The onset of inflammatory back pain at a young age and the clinical examination findings of axial arthropathy pointed towards the possibility of AS. However, his negative HLA B27, absence of sacroiliitis on imaging, normal CRP and ESR, and lack of response to NSAIDs were all against the diagnosis of axial spondyloarthropathies (SpA). He did not meet the ASAS criteria for the diagnosis of axial SpA (Table 2).

Table 2

Assessment of SpondyloArthritis International Society (ASAS) criteria for axial spondyloarthropathies (SpA) with reference to our patient

The diagnosis of axial SpA needs sacroiliitis with one other feature or positive human leukocyte antigen (HLA) B27 with two other features in patients with back-pain for more than three months and age less than 45 years [10].

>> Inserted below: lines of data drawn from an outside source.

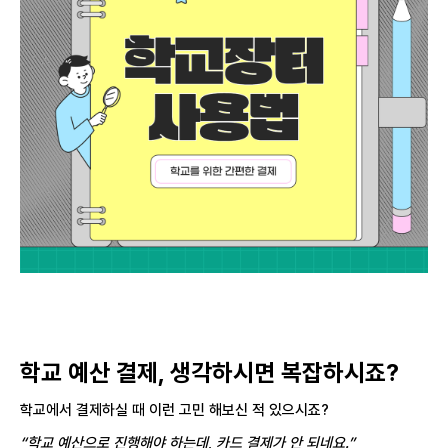
학교 예산
결제, 생각하시면 복잡하시죠?
학교에서 결제하실 때 이런 고민 해보신 적 있으시죠?
“학교 예산으로 진행해야 하는데, 카드 결제가 안 되네요.”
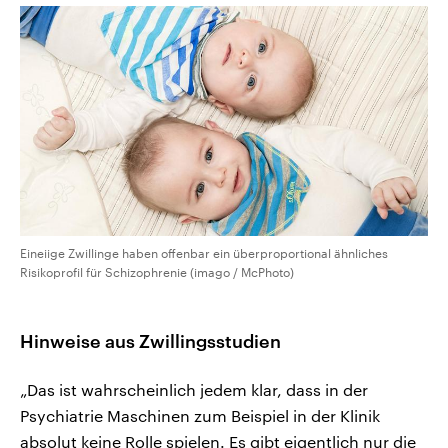
Eineiige Zwillinge haben offenbar ein überproportional ähnliches
Risikoprofil für Schizophrenie (imago / McPhoto)
Hinweise aus Zwillingsstudien
„Das ist wahrscheinlich jedem klar, dass in der
Psychiatrie Maschinen zum Beispiel in der Klinik
absolut keine Rolle spielen. Es gibt eigentlich nur die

*Inflammatory back pain should have at least four out of the following five features: (a) insidious onset, (b) pain at night with improvement upon getting up, (c) age at onset less than 40 years, (d) improvement with exercise, and (e) lack of improvement with rest [6].

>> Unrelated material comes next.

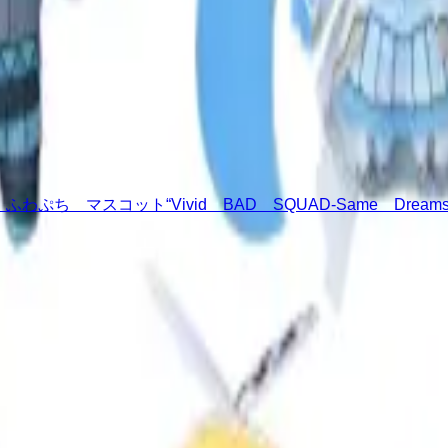
 マスコット“Vivid BAD SQUAD-Same Dreams,Sa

Back-pain for more than three months with age less than 45 years			Yes
Sacroiliitis on imaging	No	Psoriasis	No
HLA B27	No	Good response to NSAIDs	No
Inflammatory back pain*	Yes	Arthritis	No
Dactylitis	No	Elevated C reactive protein	No
Inflammatory bowel disease	No	Uveitis	No
Family history of spondyloarthropathy	No	Enthesitis	No

The clinical picture of our patient closely mimics AS, but the pathological mechanism is different, as evidenced by the absence of active sacroiliitis and negative serological markers, and hence the treatment should be different. There are rare case reports of hypoparathyroidism causing rotator cuff tendonitis [11] and acute calcific epicondylitis [12], and rarely these calcifications can involve vertebrae and paravertebral soft tissues. According to Goswami et al., inflammatory back pain in patients with hypoparathyroidism may be associated with features such as calcification at the acetabular margin of the hip, preserved bone density, lack of HLA-B27 association, and equal distribution in both sexes. Mild sacroiliitis and syndesmophytes at the thoracic or thoracolumbar spine may also be present in these patients [13]. Goswami et al. also noted that spondyloarthropathy like symptoms is more common in patients with basal ganglia calcification, as in our patient. We believe that the cataract in our patient was secondary to calcification of both lenses due to severe hypoparathyroidism, as there is no other evident cause or family history. Calcification of deep white matter of the brain, lenses, and vertebral soft tissues was evident in our patient, with the primary pathology being the alteration in calcium and phosphorous metabolism due to idiopathic hypoparathyroidism [14,15].

Conclusions

Patients with longstanding severe idiopathic hypoparathyroidism can have diffuse calcifications that involve brain, soft tissues, and bones including vertebrae and paravertebral soft tissues, causing inflammatory back pain. As the hypocalcemia is chronic, the patients may present with spondyloarthropathy with or without clinical features of hypocalcemia. The treatment in these patients should be directed towards the primary pathology rather than the spondyloarthropathy. We recommend that hypoparathyroidism be considered among the differential diagnoses in patients presenting with inflammatory back pain, and calcium, phosphorous, PTH intact, and vitamin D may be included in the initial work-up.